> _PETUNJUK PENGERJAAN_
Tuliskan kembali semua baris pada catatan di bawah ini tanpa perubahan sedikit pun. Tolong jangan sertakan gambarnya dalam jawaban.

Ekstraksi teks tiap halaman
=======

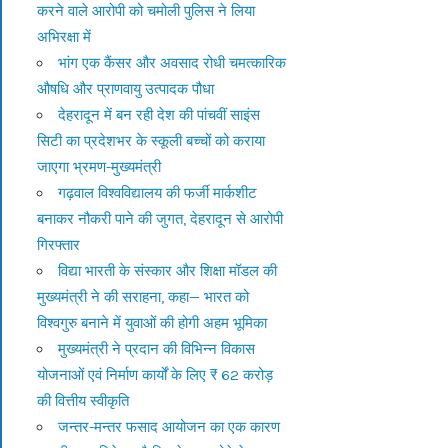
करने वाले आरोपी को चमोली पुलिस ने लिया
अभिरक्षा में
भांग एक कैंसर और अवसाद रोधी चमत्कारिक
औषधि और प्राणवायु उत्पादक पौधा
देहरादून में बन रही देश की पांचवीं साइंस
सिटी का प्रदेशभर के स्कूली बच्चों को कराया
जाएगा भ्रमण-मुख्यमंत्री
गढ़वाल विश्वविद्यालय की फर्जी मार्कशीट
बनाकर नौकरी पाने की जुगत, देहरादून से आरोपी
गिरफ्तार
विद्या भारती के संस्कार और शिक्षा मॉडल की
मुख्यमंत्री ने की सराहना, कहा— भारत को
विश्वगुरु बनाने में युवाओं की होगी अहम भूमिका
मुख्यमंत्री ने प्रदान की विभिन्न विकास
योजनाओं एवं निर्माण कार्यों के लिए ₹ 62 करोड़
की वित्तीय स्वीकृति
जन्तर-मन्तर फसाद आयोजन का एक कारण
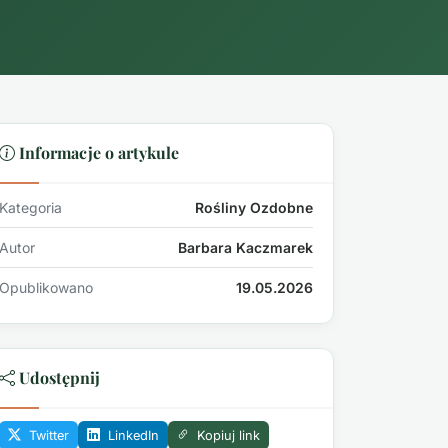
Informacje o artykule
Kategoria
Rośliny Ozdobne
Autor
Barbara Kaczmarek
Opublikowano
19.05.2026
Udostępnij
Twitter
LinkedIn
Kopiuj link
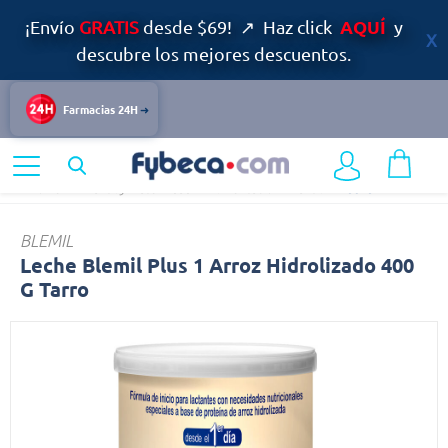
AQUÍ
¡Envío
GRATIS
desde $69! ↗ Haz click
y
descubre los mejores descuentos.
Farmacias 24H
Home
Infantil y Maternidad
Alimentación Infantil
Leche
BLEMIL
Leche Blemil Plus 1 Arroz Hidrolizado 400
G Tarro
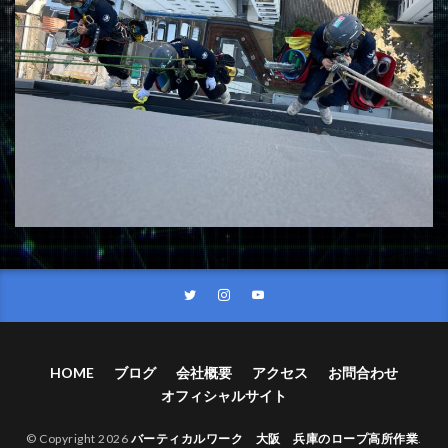
HOME
ブログ
会社概要
アクセス
お問合わせ
オフィシャルサイト
© Copyright 2026
バーティカルワーク 大阪 兵庫のロープ高所作業
.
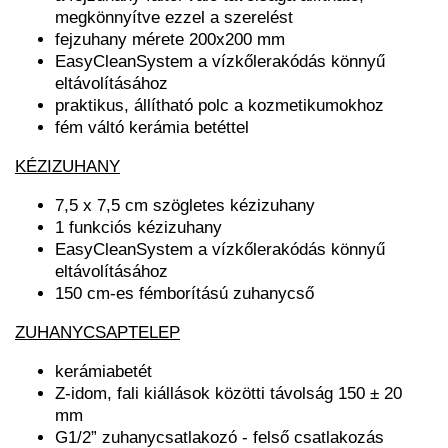
megkönnyítve ezzel a szerelést
fejzuhany mérete 200x200 mm
EasyCleanSystem a vízkőlerakódás könnyű
eltávolításához
praktikus, állítható polc a kozmetikumokhoz
fém váltó kerámia betéttel
KÉZIZUHANY
7,5 x 7,5 cm szögletes kézizuhany
1 funkciós kézizuhany
EasyCleanSystem a vízkőlerakódás könnyű
eltávolításához
150 cm-es fémborítású zuhanycső
ZUHANYCSAPTELEP
kerámiabetét
Z-idom, fali kiállások közötti távolság 150 ± 20
mm
G1/2” zuhanycsatlakozó - felső csatlakozás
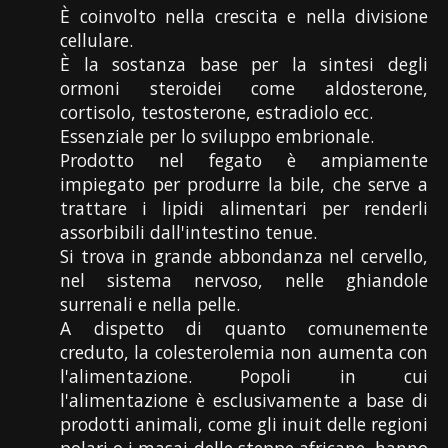
È coinvolto nella crescita e nella divisione
cellulare.
È la sostanza base per la sintesi degli
ormoni steroidei come aldosterone,
cortisolo, testosterone, estradiolo ecc.
Essenziale per lo sviluppo embrionale.
Prodotto nel fegato è ampiamente
impiegato per produrre la bile, che serve a
trattare i lipidi alimentari per renderli
assorbibili dall'intestino tenue.
Si trova in grande abbondanza nel cervello,
nel sistema nervoso, nelle ghiandole
surrenali e nella pelle.
A dispetto di quanto comunemente
creduto, la colesterolemia non aumenta con
l'alimentazione. Popoli in cui
l'alimentazione è esclusivamente a base di
prodotti animali, come gli inuit delle regioni
polari o i masai delle steppe africane, hanno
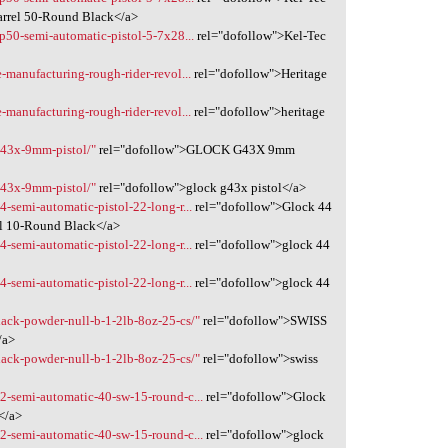
arrel 50-Round Black</a>
-p50-semi-automatic-pistol-5-7x28...
rel="dofollow">Kel-Tec
e-manufacturing-rough-rider-revol...
rel="dofollow">Heritage
e-manufacturing-rough-rider-revol...
rel="dofollow">heritage
g43x-9mm-pistol/"
rel="dofollow">GLOCK G43X 9mm
g43x-9mm-pistol/"
rel="dofollow">glock g43x pistol</a>
4-semi-automatic-pistol-22-long-r...
rel="dofollow">Glock 44
el 10-Round Black</a>
4-semi-automatic-pistol-22-long-r...
rel="dofollow">glock 44
4-semi-automatic-pistol-22-long-r...
rel="dofollow">glock 44
black-powder-null-b-1-2lb-8oz-25-cs/"
rel="dofollow">SWISS
/a>
black-powder-null-b-1-2lb-8oz-25-cs/"
rel="dofollow">swiss
22-semi-automatic-40-sw-15-round-c...
rel="dofollow">Glock
</a>
22-semi-automatic-40-sw-15-round-c...
rel="dofollow">glock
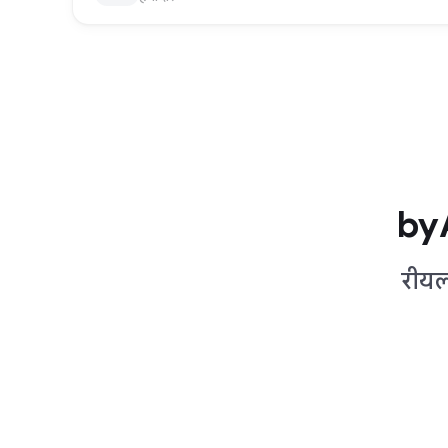
byA
रीयल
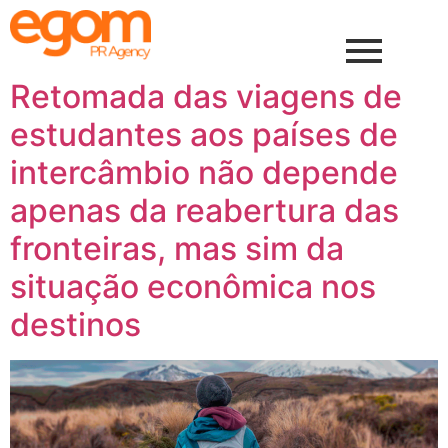
Retomada das viagens de
estudantes aos países de
intercâmbio não depende
apenas da reabertura das
fronteiras, mas sim da
situação econômica nos
destinos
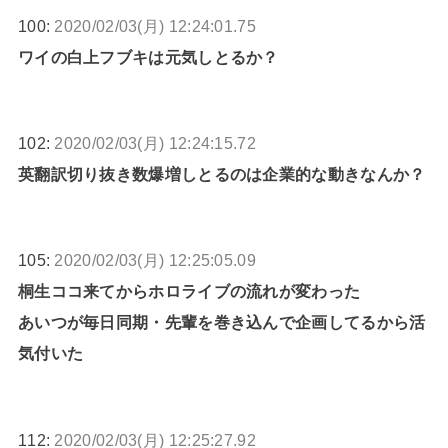
100:
2020/02/03(月) 12:24:01.75
ワイの白上フブキは元気しとるか？
102:
2020/02/03(月) 12:24:15.72
英翻訳切り抜き数爆増しとるのは企業的な動きなんか？
105:
2020/02/03(月) 12:25:05.09
桐生ココ来てからホロライブの流れが変わった
あいつが毎日同期・先輩を巻き込んで企画してるから活
気付いた
112:
2020/02/03(月) 12:25:27.92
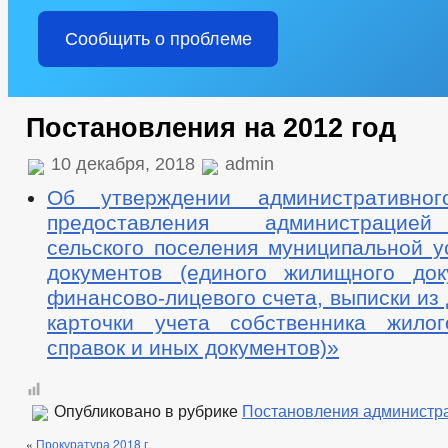
Сообщить о проблеме
Постановления на 2012 год
10 декабря, 2018
admin
Об утверждении административног
предоставления администрацией
сельского поселения муниципальной у
документов (единого жилищного док
финансово-лицевого счета, выписки из 
карточки учета собственника жило
справок и иных документов)»
Опубликовано в рубрике
Постановления администр
«
Прокуратура 2018 г.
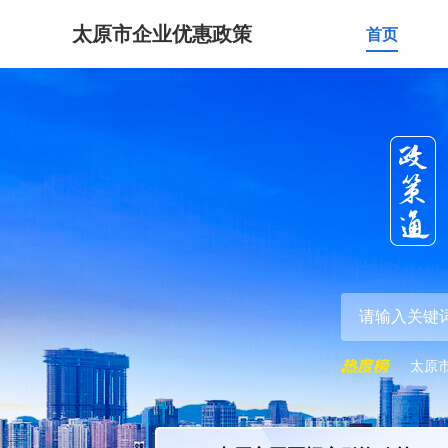
太原市企业优惠政策
首页
太原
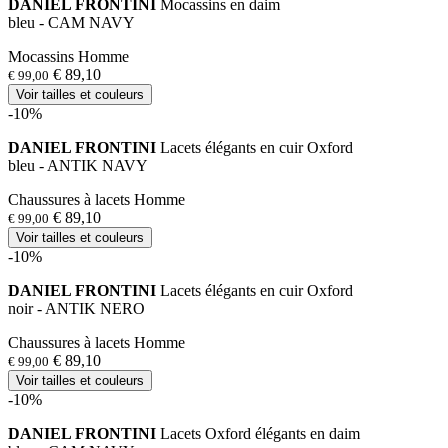
DANIEL FRONTINI
Mocassins en daim
bleu - CAM NAVY
Mocassins Homme
€ 89,10
€ 99,00
Voir tailles et couleurs
-10%
DANIEL FRONTINI
Lacets élégants en cuir Oxford
bleu - ANTIK NAVY
Chaussures à lacets Homme
€ 89,10
€ 99,00
Voir tailles et couleurs
-10%
DANIEL FRONTINI
Lacets élégants en cuir Oxford
noir - ANTIK NERO
Chaussures à lacets Homme
€ 89,10
€ 99,00
Voir tailles et couleurs
-10%
DANIEL FRONTINI
Lacets Oxford élégants en daim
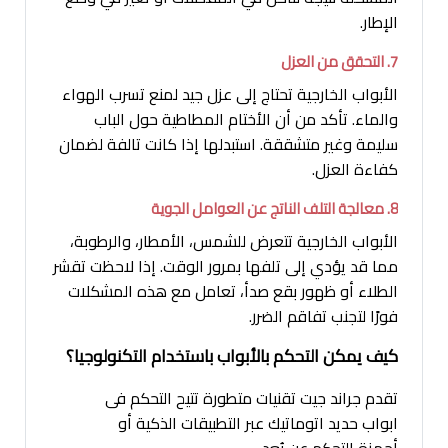
الإطار.
7. التحقق من العزل
الأبواب الخارجية تحتاج إلى عزل جيد لمنع تسرب الهواء
والماء. تأكد من أن الأختام المطاطية حول الباب
سليمة وغير متشققة. استبدلها إذا كانت تالفة لضمان
كفاءة العزل.
8. معالجة التلف الناتج عن العوامل الجوية
الأبواب الخارجية تتعرض للشمس، الأمطار، والرطوبة،
مما قد يؤدي إلى تلفها بمرور الوقت. إذا لاحظت تقشر
الطلاء أو ظهور بقع صدأ، تعامل مع هذه المشكلات
فورًا لتجنب تفاقم الضرر.
كيف يمكن التحكم بالأبواب باستخدام التكنولوجيا؟
تقدم جراند جيت تقنيات متطورة تتيح التحكم فى
ابواب حديد اتوماتيك عبر التطبيقات الذكية أو
أجهزة التحكم عن بُعد.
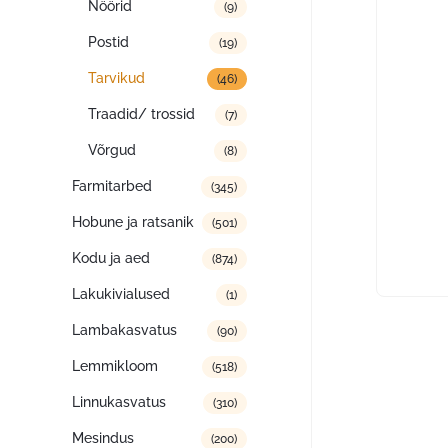
Nöörid
(9)
Postid
(19)
Tarvikud
(46)
Traadid/ trossid
(7)
Võrgud
(8)
Farmitarbed
(345)
Hobune ja ratsanik
(501)
Kodu ja aed
(874)
Lakukivialused
(1)
Lambakasvatus
(90)
Lemmikloom
(518)
Linnukasvatus
(310)
Mesindus
(200)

=======

> _HASIL PENGERJAAN_
करने वाले आरोपी को चमोली पुलिस ने लिया
अभिरक्षा में
भांग एक कैंसर और अवसाद रोधी चमत्कारिक
औषधि और प्राणवायु उत्पादक पौधा
देहरादून में बन रही देश की पांचवीं साइंस
सिटी का प्रदेशभर के स्कूली बच्चों को कराया
जाएगा भ्रमण-मुख्यमंत्री
गढ़वाल विश्वविद्यालय की फर्जी मार्कशीट
बनाकर नौकरी पाने की जुगत, देहरादून से आरोपी
गिरफ्तार
विद्या भारती के संस्कार और शिक्षा मॉडल की
मुख्यमंत्री ने की सराहना, कहा— भारत को
विश्वगुरु बनाने में युवाओं की होगी अहम भूमिका
मुख्यमंत्री ने प्रदान की विभिन्न विकास
योजनाओं एवं निर्माण कार्यों के लिए ₹ 62 करोड़
की वित्तीय स्वीकृति
जन्तर-मन्तर फसाद आयोजन का एक कारण
Informacje o artykule
Kategoria
Rośliny Ozdobne
Autor
Barbara Kaczmarek
Opublikowano
19.05.2026
Udostępnij
Twitter
LinkedIn
Kopiuj link
AQUÍ
¡Envío
GRATIS
desde $69! ↗ Haz click
y
descubre los mejores descuentos.
Farmacias 24H
Home
Infantil y Maternidad
Alimentación Infantil
Leche
BLEMIL
Leche Blemil Plus 1 Arroz Hidrolizado 400
G Tarro
HOME
ブログ
会社概要
アクセス
お問合わせ
オフィシャルサイト
© Copyright 2026
バーティカルワーク 大阪 兵庫のロープ高所作業
.
megkönnyítve ezzel a szerelést
fejzuhany mérete 200x200 mm
EasyCleanSystem a vízkőlerakódás könnyű
eltávolításához
praktikus, állítható polc a kozmetikumokhoz
fém váltó kerámia betéttel
KÉZIZUHANY
7,5 x 7,5 cm szögletes kézizuhany
1 funkciós kézizuhany
EasyCleanSystem a vízkőlerakódás könnyű
eltávolításához
150 cm-es fémborítású zuhanycső
ZUHANYCSAPTELEP
kerámiabetét
Z-idom, fali kiállások közötti távolság 150 ± 20
mm
G1/2” zuhanycsatlakozó - felső csatlakozás
È coinvolto nella crescita e nella divisione
cellulare.
È la sostanza base per la sintesi degli
ormoni steroidei come aldosterone,
cortisolo, testosterone, estradiolo ecc.
Essenziale per lo sviluppo embrionale.
Prodotto nel fegato è ampiamente
impiegato per produrre la bile, che serve a
trattare i lipidi alimentari per renderli
assorbibili dall'intestino tenue.
Si trova in grande abbondanza nel cervello,
nel sistema nervoso, nelle ghiandole
surrenali e nella pelle.
A dispetto di quanto comunemente
creduto, la colesterolemia non aumenta con
l'alimentazione. Popoli in cui
l'alimentazione è esclusivamente a base di
prodotti animali, come gli inuit delle regioni
polari o i masai delle steppe africane, hanno
arrel 50-Round Black</a>
-p50-semi-automatic-pistol-5-7x28...
rel="dofollow">Kel-Tec
e-manufacturing-rough-rider-revol...
rel="dofollow">Heritage
e-manufacturing-rough-rider-revol...
rel="dofollow">heritage
g43x-9mm-pistol/"
rel="dofollow">GLOCK G43X 9mm
g43x-9mm-pistol/"
rel="dofollow">glock g43x pistol</a>
4-semi-automatic-pistol-22-long-r...
rel="dofollow">Glock 44
el 10-Round Black</a>
4-semi-automatic-pistol-22-long-r...
rel="dofollow">glock 44
4-semi-automatic-pistol-22-long-r...
rel="dofollow">glock 44
black-powder-null-b-1-2lb-8oz-25-cs/"
rel="dofollow">SWISS
/a>
black-powder-null-b-1-2lb-8oz-25-cs/"
rel="dofollow">swiss
22-semi-automatic-40-sw-15-round-c...
rel="dofollow">Glock
</a>
22-semi-automatic-40-sw-15-round-c...
rel="dofollow">glock
byA
रीयल
Retomada das viagens de
estudantes aos países de
intercâmbio não depende
apenas da reabertura das
fronteiras, mas sim da
situação econômica nos
destinos
100:
2020/02/03(月) 12:24:01.75
ワイの白上フブキは元気しとるか？
102:
2020/02/03(月) 12:24:15.72
英翻訳切り抜き数爆増しとるのは企業的な動きなんか？
105:
2020/02/03(月) 12:25:05.09
桐生ココ来てからホロライブの流れが変わった
あいつが毎日同期・先輩を巻き込んで企画してるから活
気付いた
112:
2020/02/03(月) 12:25:27.92
Сообщить о проблеме
Постановления на 2012 год
10 декабря, 2018
admin
Об утверждении административног
предоставления администрацией
сельского поселения муниципальной у
документов (единого жилищного док
финансово-лицевого счета, выписки из 
карточки учета собственника жило
справок и иных документов)»
Опубликовано в рубрике
Постановления администр
«
Прокуратура 2018 г.
太原市企业优惠政策
首页
太原
DANIEL FRONTINI
Mocassins en daim
bleu - CAM NAVY
Mocassins Homme
€ 89,10
€ 99,00
Voir tailles et couleurs
-10%
DANIEL FRONTINI
Lacets élégants en cuir Oxford
bleu - ANTIK NAVY
Chaussures à lacets Homme
€ 89,10
€ 99,00
Voir tailles et couleurs
-10%
DANIEL FRONTINI
Lacets élégants en cuir Oxford
noir - ANTIK NERO
Chaussures à lacets Homme
€ 89,10
€ 99,00
Voir tailles et couleurs
-10%
DANIEL FRONTINI
Lacets Oxford élégants en daim
الإطار.
7. التحقق من العزل
الأبواب الخارجية تحتاج إلى عزل جيد لمنع تسرب الهواء
والماء. تأكد من أن الأختام المطاطية حول الباب
سليمة وغير متشققة. استبدلها إذا كانت تالفة لضمان
كفاءة العزل.
8. معالجة التلف الناتج عن العوامل الجوية
الأبواب الخارجية تتعرض للشمس، الأمطار، والرطوبة،
مما قد يؤدي إلى تلفها بمرور الوقت. إذا لاحظت تقشر
الطلاء أو ظهور بقع صدأ، تعامل مع هذه المشكلات
فورًا لتجنب تفاقم الضرر.
كيف يمكن التحكم بالأبواب باستخدام التكنولوجيا؟
تقدم جراند جيت تقنيات متطورة تتيح التحكم فى
ابواب حديد اتوماتيك عبر التطبيقات الذكية أو
أجهزة التحكم عن بُعد.
Nöörid
(9)
Postid
(19)
Tarvikud
(46)
Traadid/ trossid
(7)
Võrgud
(8)
Farmitarbed
(345)
Hobune ja ratsanik
(501)
Kodu ja aed
(874)
Lakukivialused
(1)
Lambakasvatus
(90)
Lemmikloom
(518)
Linnukasvatus
(310)
Mesindus
(200)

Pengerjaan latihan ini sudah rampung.